I think you should run EXPLAIN ANALYZE on both queries and see what you find.
I now understand that it won't be optimized away because it's doing something, and I think I still want it to do that something. I've run into plenty of ORM limitations and use custom SQL for procedures and custom joints, but I still wouldn't call Django ORM stupid for doing what it's doing, in this case.
Correct, these are semantically different. You’ve described it well. The ORM would be incorrect if it did not generate the SQL that it did.

Part of the issue is confusing object data with metadata. The id is an implementation detail of the data store – metadata. What the user is trying to do here is “talk database” and “talk model” at the same time.

Which is a perfectly good argument against an ORM. But one should commit to a metaphor, or not: http://clipperhouse.com/2012/02/29/suspension-of-disbelief/

If the schema is known to have a FOREIGN KEY constraint on sometable.other_id, then the SQL is as close as can be to wrong without actually returning the wrong answer.

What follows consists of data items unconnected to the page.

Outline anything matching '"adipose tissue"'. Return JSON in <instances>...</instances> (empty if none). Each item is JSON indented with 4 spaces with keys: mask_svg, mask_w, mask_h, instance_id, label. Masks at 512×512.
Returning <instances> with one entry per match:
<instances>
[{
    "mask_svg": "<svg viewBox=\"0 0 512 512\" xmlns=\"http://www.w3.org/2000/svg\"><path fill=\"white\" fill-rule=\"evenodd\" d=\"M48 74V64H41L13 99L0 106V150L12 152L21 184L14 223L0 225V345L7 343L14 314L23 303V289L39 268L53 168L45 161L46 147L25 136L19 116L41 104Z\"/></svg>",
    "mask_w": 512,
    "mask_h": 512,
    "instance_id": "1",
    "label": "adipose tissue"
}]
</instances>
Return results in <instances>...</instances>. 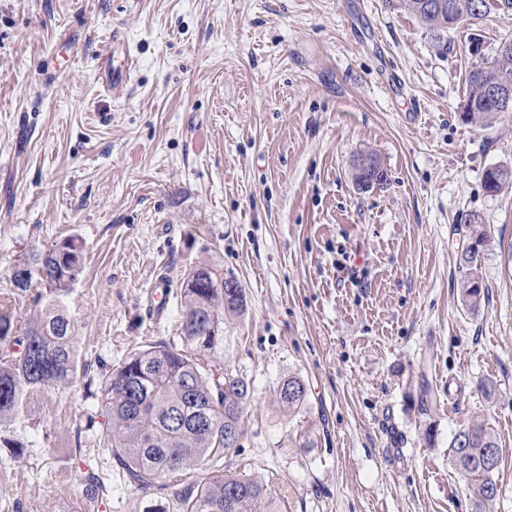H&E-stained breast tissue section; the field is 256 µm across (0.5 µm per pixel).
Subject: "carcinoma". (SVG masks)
<instances>
[{"label": "carcinoma", "instance_id": "1", "mask_svg": "<svg viewBox=\"0 0 512 512\" xmlns=\"http://www.w3.org/2000/svg\"><path fill=\"white\" fill-rule=\"evenodd\" d=\"M424 2L401 0V8L420 22L439 54L448 47V31L478 26L494 6L512 11V0H441L445 7L435 11L425 9ZM484 73L512 84V52L497 51L490 65L467 74L461 118L474 126L503 113L488 95ZM483 183L491 195L512 188V166L486 169ZM468 227L469 243L459 257L461 298L475 310L485 297L478 271L490 237L476 214ZM83 270L82 244L73 237L40 257L35 270L24 259L14 266V289L0 293V341L18 346L0 355V424L21 412L27 396L75 381L78 356L66 303ZM35 276L42 288L33 301L42 304L41 313L21 325L17 305ZM178 302L182 317L176 338L132 354L112 369L102 386L113 469L137 489L173 498L178 512H288L258 475L224 471L191 477L238 447L244 434L251 386L243 374L224 364V328L245 311L246 298L244 288L224 278L222 268L201 261L184 278ZM307 398V384L297 375L285 378L276 390V402L291 416L306 410ZM229 433L235 440L231 446L225 442ZM450 448L476 512H489L499 493L494 474L502 459L500 438L488 423L475 420L453 436ZM492 449L497 457L491 465ZM108 492V477L88 470L74 490L73 512L99 509Z\"/></svg>", "mask_w": 512, "mask_h": 512}]
</instances>
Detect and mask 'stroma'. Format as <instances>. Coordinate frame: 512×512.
I'll return each mask as SVG.
<instances>
[{
  "label": "stroma",
  "mask_w": 512,
  "mask_h": 512,
  "mask_svg": "<svg viewBox=\"0 0 512 512\" xmlns=\"http://www.w3.org/2000/svg\"><path fill=\"white\" fill-rule=\"evenodd\" d=\"M512 16L491 11L437 55L395 0H0V292L25 255L83 243L70 314L80 375L0 426V512H66L99 460L102 381L175 337L156 278L215 262L246 291L224 360L250 381L229 471L288 512H475L449 450L488 420L512 512V115L460 118L466 75ZM137 66L120 93L107 53ZM387 180L359 189L361 154ZM491 229L488 287L460 297L468 219ZM307 383L292 419L275 391ZM485 190L491 195H497L505 188H512V166H497L485 170L483 176Z\"/></svg>",
  "instance_id": "35a3bbf8"
}]
</instances>
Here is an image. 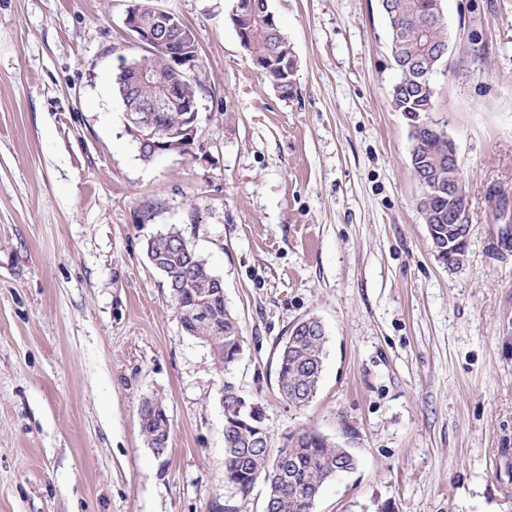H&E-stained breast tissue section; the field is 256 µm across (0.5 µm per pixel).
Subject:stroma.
<instances>
[{
	"instance_id": "1",
	"label": "stroma",
	"mask_w": 512,
	"mask_h": 512,
	"mask_svg": "<svg viewBox=\"0 0 512 512\" xmlns=\"http://www.w3.org/2000/svg\"><path fill=\"white\" fill-rule=\"evenodd\" d=\"M133 0H0V512H262L224 486L221 391L275 437L305 428L356 469L313 512H512V0H442L452 55L434 119L458 148L465 263L437 258L378 0H268L296 59L282 96L236 0H158L194 29L201 130L141 159L112 82ZM176 228L237 315L230 369L189 336L145 251ZM326 329L303 409L277 386L290 326ZM172 428L143 440L144 397ZM140 425L143 439L154 454H164L168 447L153 448L168 443L171 431L170 418L165 404L158 397L150 396L143 399L139 408Z\"/></svg>"
}]
</instances>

In the presence of the FK, the two queries have the same intent. But the first produces a vastly complex query plan for no reason, and this has nothing at all to do with the application/model layer.

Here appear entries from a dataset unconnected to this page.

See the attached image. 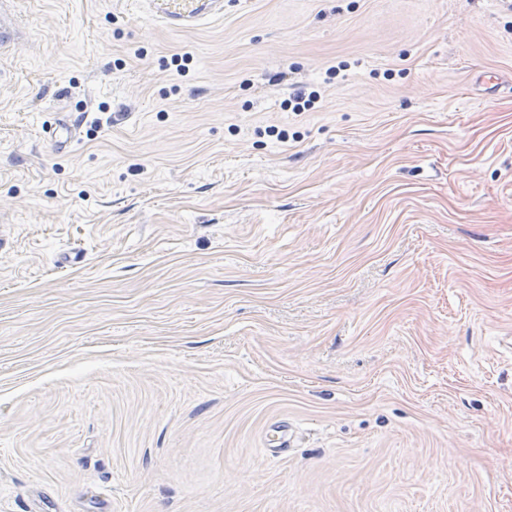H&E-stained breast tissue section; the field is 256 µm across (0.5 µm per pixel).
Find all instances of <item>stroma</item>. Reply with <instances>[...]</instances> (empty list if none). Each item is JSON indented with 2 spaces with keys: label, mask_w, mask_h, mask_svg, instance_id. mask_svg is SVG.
Masks as SVG:
<instances>
[{
  "label": "stroma",
  "mask_w": 512,
  "mask_h": 512,
  "mask_svg": "<svg viewBox=\"0 0 512 512\" xmlns=\"http://www.w3.org/2000/svg\"><path fill=\"white\" fill-rule=\"evenodd\" d=\"M4 23L0 512H512V0Z\"/></svg>",
  "instance_id": "obj_1"
}]
</instances>
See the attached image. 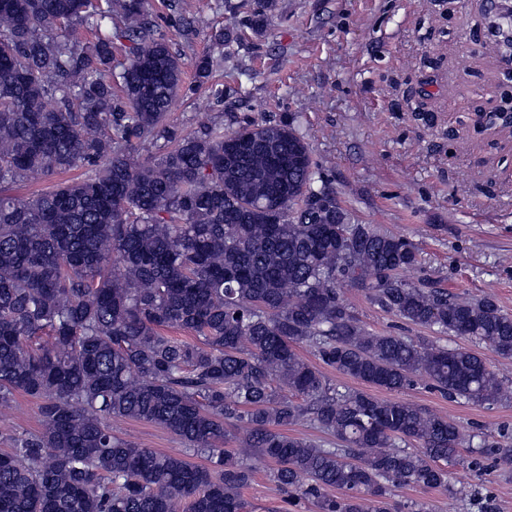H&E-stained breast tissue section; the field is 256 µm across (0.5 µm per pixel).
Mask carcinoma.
<instances>
[{
  "mask_svg": "<svg viewBox=\"0 0 512 512\" xmlns=\"http://www.w3.org/2000/svg\"><path fill=\"white\" fill-rule=\"evenodd\" d=\"M274 7H229L227 41ZM81 27L96 39L67 36ZM118 42L128 60L116 67ZM213 66L196 60L197 85ZM183 75L144 0H0V407L41 401L39 430L0 450V512H249L243 490L266 463L281 512H429L392 510L398 487L472 500L448 485L447 463L480 467L460 447L512 463L511 437L467 436L425 407L335 384L298 348L389 392L423 381L493 405L512 386L479 354L370 332L343 288L509 360L512 314L490 294L404 277L414 245L352 222L300 116L178 133ZM140 144L159 155L141 158ZM79 166L92 175L11 193ZM118 417L164 427L184 452L117 437ZM302 421L330 439L287 433Z\"/></svg>",
  "mask_w": 512,
  "mask_h": 512,
  "instance_id": "carcinoma-1",
  "label": "carcinoma"
}]
</instances>
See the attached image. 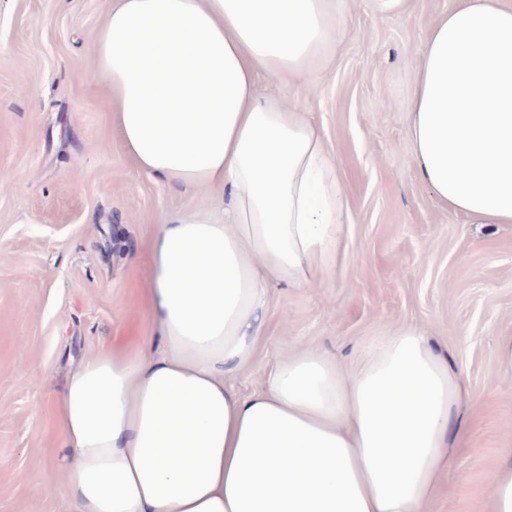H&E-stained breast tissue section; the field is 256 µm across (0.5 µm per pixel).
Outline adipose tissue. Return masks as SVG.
<instances>
[{
    "instance_id": "ef3b65f1",
    "label": "adipose tissue",
    "mask_w": 512,
    "mask_h": 512,
    "mask_svg": "<svg viewBox=\"0 0 512 512\" xmlns=\"http://www.w3.org/2000/svg\"><path fill=\"white\" fill-rule=\"evenodd\" d=\"M343 0H108L95 46L137 172L224 207L163 218L147 243L154 333L68 379L59 427L78 512H426L462 401L416 325L347 372L298 348L241 396L267 280L304 288L346 254L322 128L258 79L319 86ZM415 172L473 224H512V0H459L432 26L407 115Z\"/></svg>"
}]
</instances>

Edit: plus! even if you want the same answer assuming that FKs are not in place and that bogus values might be present in other_id, the query is still far less efficient than it should be. You should be doing this:

    select * from sometable where not exists 
    (select 1 from othertable where othertable.id=sometable.other_id)
compare the query plans on any reasonable database and see (and yes, SQLAlchemy produces the NOT EXISTS form when the relationship is a one-to-many versus many-to-one and you ask it for objects with empty collections).
“Wrong but works correctly” is a pretty novel definition of wrong.

The argument you are making is that this particular ORM needs optimizations. Which is true! The point stands that the semantics of the two expressions is different, and thus should do different things. The point also stands that the user is mixing metaphors.

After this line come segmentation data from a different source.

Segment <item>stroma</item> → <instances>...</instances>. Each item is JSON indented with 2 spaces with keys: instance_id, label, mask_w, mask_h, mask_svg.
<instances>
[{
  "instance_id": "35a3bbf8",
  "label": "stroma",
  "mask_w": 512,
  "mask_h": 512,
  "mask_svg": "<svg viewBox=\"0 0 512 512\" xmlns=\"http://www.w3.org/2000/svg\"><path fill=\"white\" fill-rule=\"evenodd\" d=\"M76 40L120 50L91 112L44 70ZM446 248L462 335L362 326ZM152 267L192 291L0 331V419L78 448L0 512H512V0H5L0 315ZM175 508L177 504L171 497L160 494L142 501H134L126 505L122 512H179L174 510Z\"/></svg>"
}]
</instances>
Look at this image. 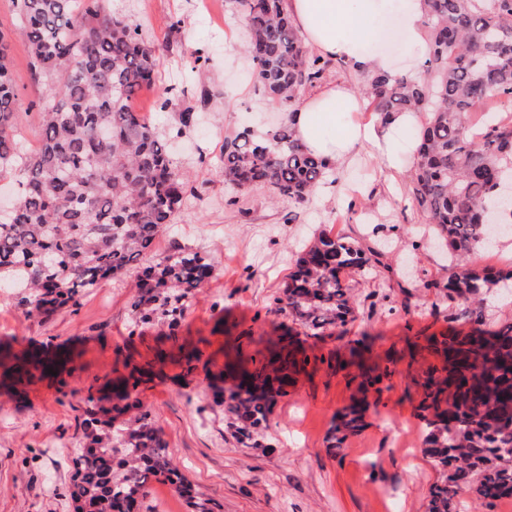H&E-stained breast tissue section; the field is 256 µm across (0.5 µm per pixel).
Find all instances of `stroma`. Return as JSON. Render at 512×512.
<instances>
[{"mask_svg": "<svg viewBox=\"0 0 512 512\" xmlns=\"http://www.w3.org/2000/svg\"><path fill=\"white\" fill-rule=\"evenodd\" d=\"M197 2L112 0V10L134 19L148 14L141 34L160 57L157 85L191 92L204 83L214 91L198 124L184 130L178 114L186 98L162 111L146 89L133 106L151 118L200 192L184 200L154 256L175 239L213 255L216 271L172 340L167 327H134L133 268L47 317L28 314L19 289L0 288V341L64 353L56 374L26 377L10 389L0 384V512H74L71 444L82 434L88 390L125 376L128 357L146 371L139 398L162 428L170 458L215 512H427L440 473L422 452L413 378L440 360L425 349L409 352L407 342L473 327L463 301L448 297V253L437 247L423 214L400 204L411 174L392 178L367 155L342 167L340 191L318 186L302 204L225 184L218 166L225 137L245 126L266 131L286 110L254 93L242 52L247 30L232 0H210L207 19ZM0 30L8 36L19 98L34 103L47 88L30 79L27 37L9 0H0ZM200 52L209 61L196 71ZM323 232L366 246L386 243L388 269L346 273L354 321L300 336L309 365L278 398L257 444L242 445L214 403L219 384L208 374L235 362L237 353H254L244 330L279 336L285 317L276 300L298 255ZM184 346L200 347L210 367H187ZM363 366L389 367L391 376L381 391L368 392L363 429L329 448L335 416L357 397Z\"/></svg>", "mask_w": 512, "mask_h": 512, "instance_id": "obj_1", "label": "stroma"}]
</instances>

If the ORM can be informed of the guarantee that the FK constraint provides, and optimize accordingly, that’s good too. But this doesn’t tell us much about ORMs, except that they can be improved.

Also, a database that has two different query plans for queries that are logically equivalent…needs improvement.

Yes, the first querry is correct, and the second one will return incorrect results if you don't keep the consistency of your database in check.

No, the Django ORM is not correct in unsing the correct query by default. At least not on every database backend. That's because on any database that enforeces constraints, it already created the necessary checks, and altough functionaly they are equivalent, that line can mark the difference between a 5ms or a 45 minutes runtime (that's what happens with my data, not a hypotetical case). There is more to a framework than mathematical correctness.

But then, it should certainly have an option to always use the correct query, and it is a lot of implementation work that I can understand quite well that Django developers don't want to do now. They probably have other priorities.

And by the way, as I said, this is a problem to me (but no, not important enough that makes me fix it now, maybe later), but did I stop using an ORM just because of an abstraction leakage? Of course not, I encapsulated a solution to this problem and gone on, earning lots of man-hours at the 99% of my code where Django's ORM doesn't leak. That's my main disagreement with the article. Yes, ORMs are stupid, but not using one just because of that is stupid.

And yes, if you let Django templates go, you can easily cut 9ms of your response time. That's great! I wonder how much you'll cut if you rewrite it all on assembly.